*** Opening DATASET CONTENT ***
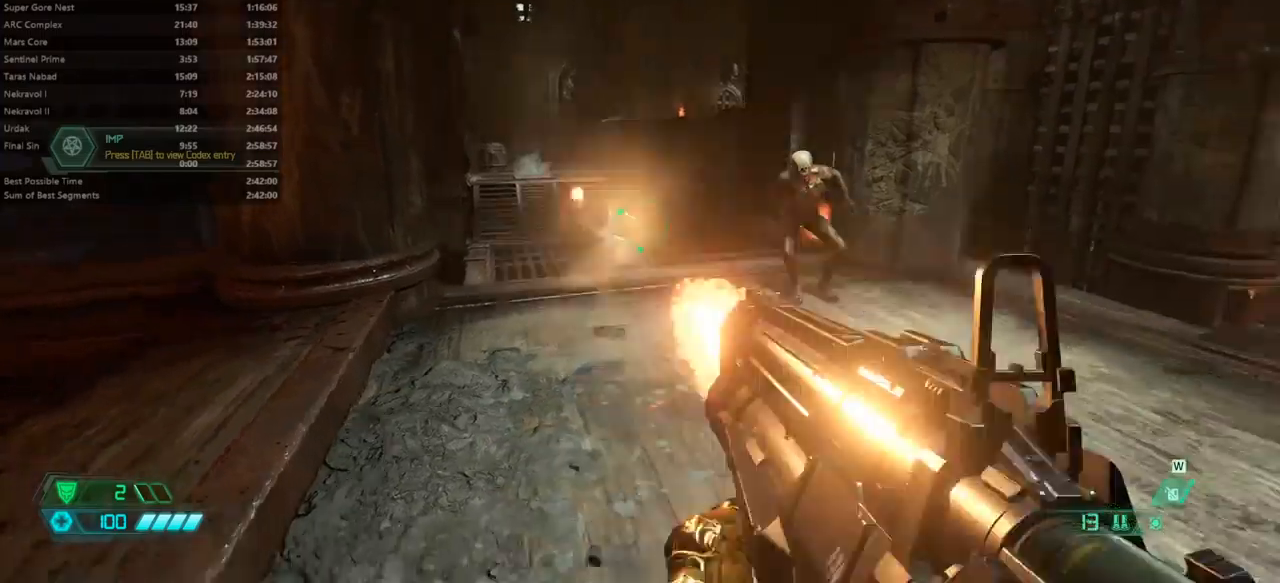
{"keys": ["fw", "r"], "mouse": [], "events": [[100, "mouse_left", "up"], [100, "mouse_right", "up"], [133, "bw", "up"], [333, "fw", "down"]]}
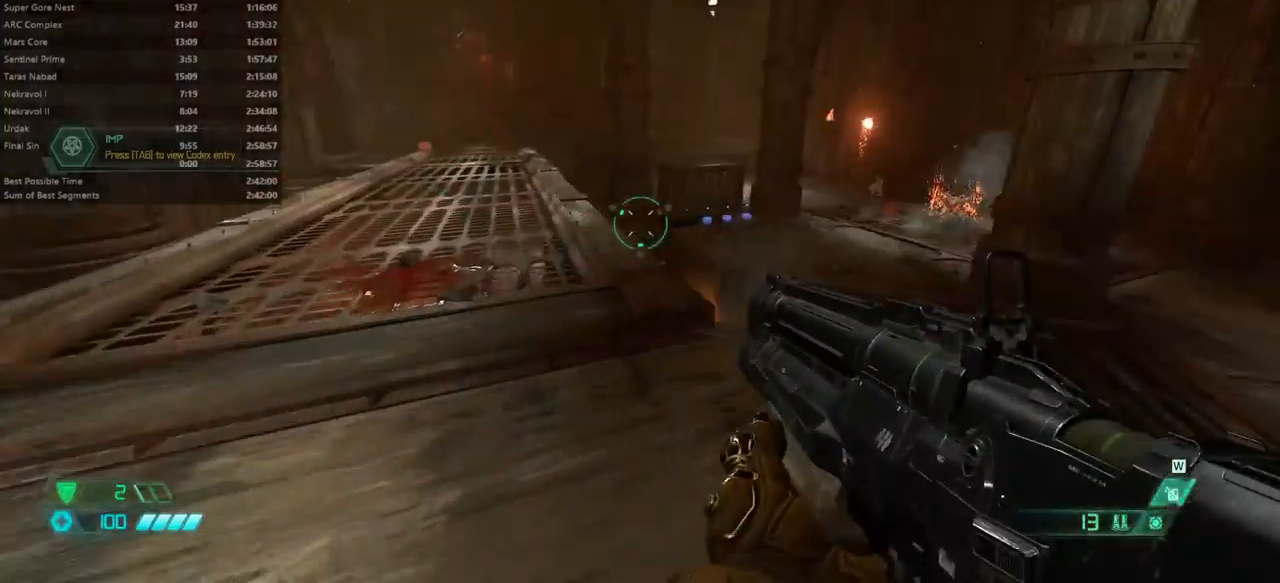
{"keys": ["l"], "mouse": [], "events": [[100, "r", "up"], [333, "l", "down"], [433, "fw", "up"]]}
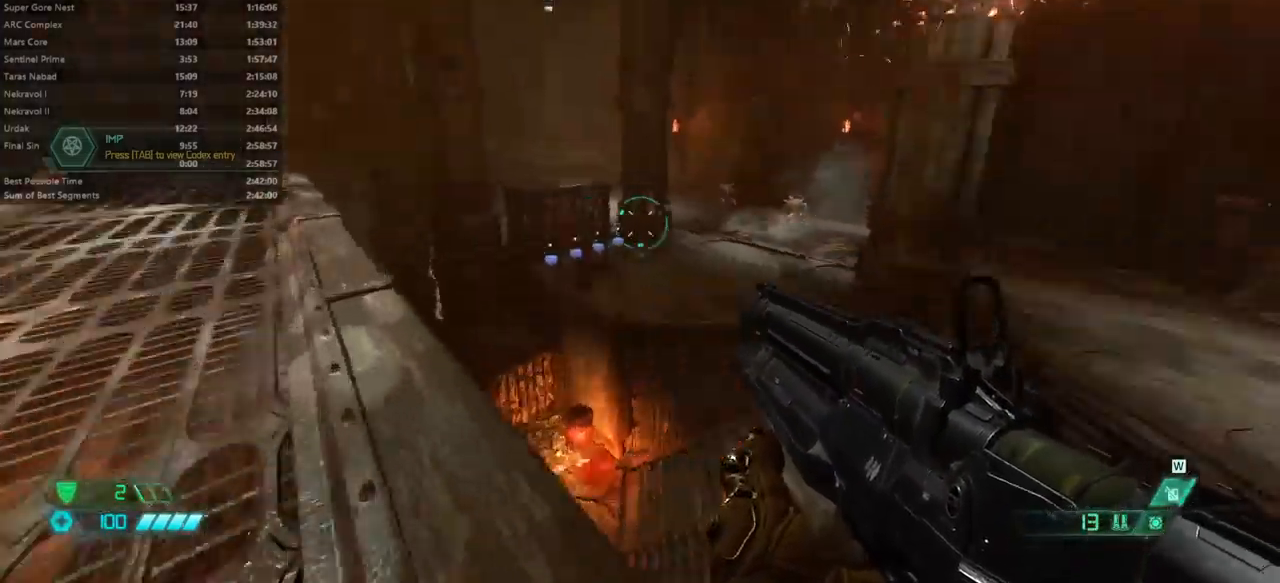
{"keys": ["fw", "l"], "mouse": [], "events": [[233, "l", "up"], [233, "mouse_right", "down"], [300, "mouse_left", "down"], [367, "l", "down"], [400, "mouse_left", "up"], [400, "mouse_right", "up"], [500, "fw", "down"]]}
*** Closing DATASET CONTENT ***
▶ [ASSIGNED TASK]: Write out the whole listing verbatim, images excluded.

▶ [RESPONSE BOX]:
{"keys": ["fw", "r"], "mouse": [], "events": [[100, "mouse_left", "up"], [100, "mouse_right", "up"], [133, "bw", "up"], [333, "fw", "down"]]}
{"keys": ["l"], "mouse": [], "events": [[100, "r", "up"], [333, "l", "down"], [433, "fw", "up"]]}
{"keys": ["fw", "l"], "mouse": [], "events": [[233, "l", "up"], [233, "mouse_right", "down"], [300, "mouse_left", "down"], [367, "l", "down"], [400, "mouse_left", "up"], [400, "mouse_right", "up"], [500, "fw", "down"]]}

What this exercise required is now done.